Tenant advocate dies at 96
Literary agent and community organizer Frances Goldin, who battled Robert Moses and City Hall over plans to level a portion of the Lower East Side for urban renewal, has died at 96.
Her death Saturday was reported by the Village Sun.
In the 1950s, Goldin fought off Moses’ Cooper Square redevelopment plan, which aimed to bulldoze 12 blocks from Ninth St. to Delancey St. — displacing 2,400 tenants — for a Stuyvesant Townstyle middle-income complex, the news outlet noted.
Five decades later, an alternate community plan preserved existing low-income housing along with new mixed-income housing. Construction began in the early 2000s.
“It took us 50 f—ing years, but we made this community, this little community of Cooper Square, unlike any community in the world,” she said at a 2009 gala, the Village Sun reported. “We’re the only neighborhood in the city that built its own urban renewal plan and saw it come to life.”
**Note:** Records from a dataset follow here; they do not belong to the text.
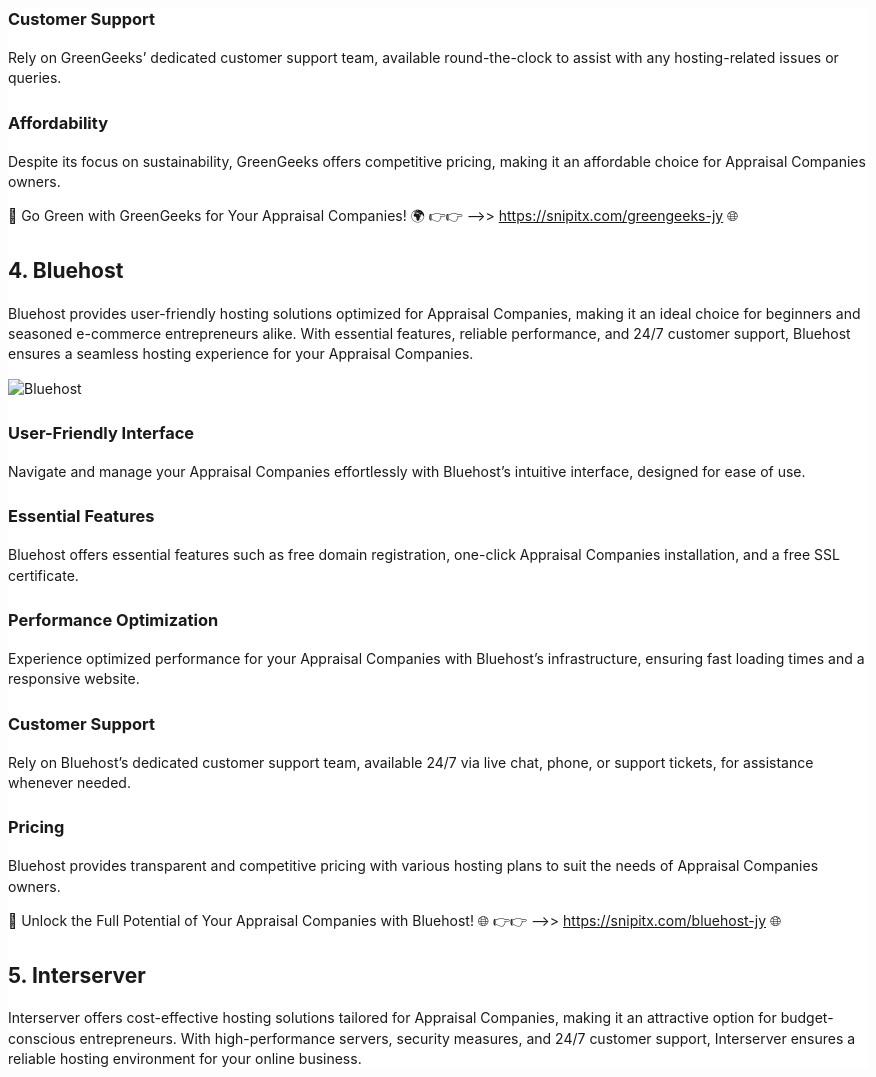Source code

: ### Customer Support
Rely on GreenGeeks’ dedicated customer support team, available round-the-clock to assist with any hosting-related issues or queries.

### Affordability
Despite its focus on sustainability, GreenGeeks offers competitive pricing, making it an affordable choice for Appraisal Companies owners.

🌿 Go Green with GreenGeeks for Your Appraisal Companies! 🌍
👉👉 -->> https://snipitx.com/greengeeks-jy 🌐

## 4. Bluehost

Bluehost provides user-friendly hosting solutions optimized for Appraisal Companies, making it an ideal choice for beginners and seasoned e-commerce entrepreneurs alike. With essential features, reliable performance, and 24/7 customer support, Bluehost ensures a seamless hosting experience for your Appraisal Companies.

![Bluehost](https://i.imgur.com/PasFF9E.jpeg "Bluehost Hosting")

### User-Friendly Interface
Navigate and manage your Appraisal Companies effortlessly with Bluehost’s intuitive interface, designed for ease of use.

### Essential Features
Bluehost offers essential features such as free domain registration, one-click Appraisal Companies installation, and a free SSL certificate.

### Performance Optimization
Experience optimized performance for your Appraisal Companies with Bluehost’s infrastructure, ensuring fast loading times and a responsive website.

### Customer Support
Rely on Bluehost’s dedicated customer support team, available 24/7 via live chat, phone, or support tickets, for assistance whenever needed.

### Pricing
Bluehost provides transparent and competitive pricing with various hosting plans to suit the needs of Appraisal Companies owners.

🚀 Unlock the Full Potential of Your Appraisal Companies with Bluehost! 🌐
👉👉 -->> https://snipitx.com/bluehost-jy 🌐

## 5. Interserver

Interserver offers cost-effective hosting solutions tailored for Appraisal Companies, making it an attractive option for budget-conscious entrepreneurs. With high-performance servers, security measures, and 24/7 customer support, Interserver ensures a reliable hosting environment for your online business.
In 1959, she also helped found a second tenants group, the citywide Metropolitan Council on Housing, which is the city’s oldest and largest tenants organization, the news outlet said.
Goldin also carved out a niche in the publishing world as a boutique literary agent specializing in leftist books. Her Frances Goldin Literary Agency published Barbara
Kingsolver, Adrienne Rich and Mumia Abu-Jamal, who was convicted in the 1981 killing of a Philadelphia police officer and is now serving a life sentence with no parole.
Born in 1924 to working-class Russian-Ukrainian Jewish parents, Goldin grew up in Springfield Gardens, Queens, and Harlem, the Village Sun reported. In the 1940s, she moved to the East Village and became a tenant organizer. She married Morris Goldin, a staffer of the socialist New York State American Labor Party. Like him, she joined the Communist Party.
In addition to her activism with the Cooper Square Committee, Goldin championed other progressive issues. In 2011, she attended Occupy Wall Street, toting a sign saying, “I’m 87 and I’m Mad as Hell.”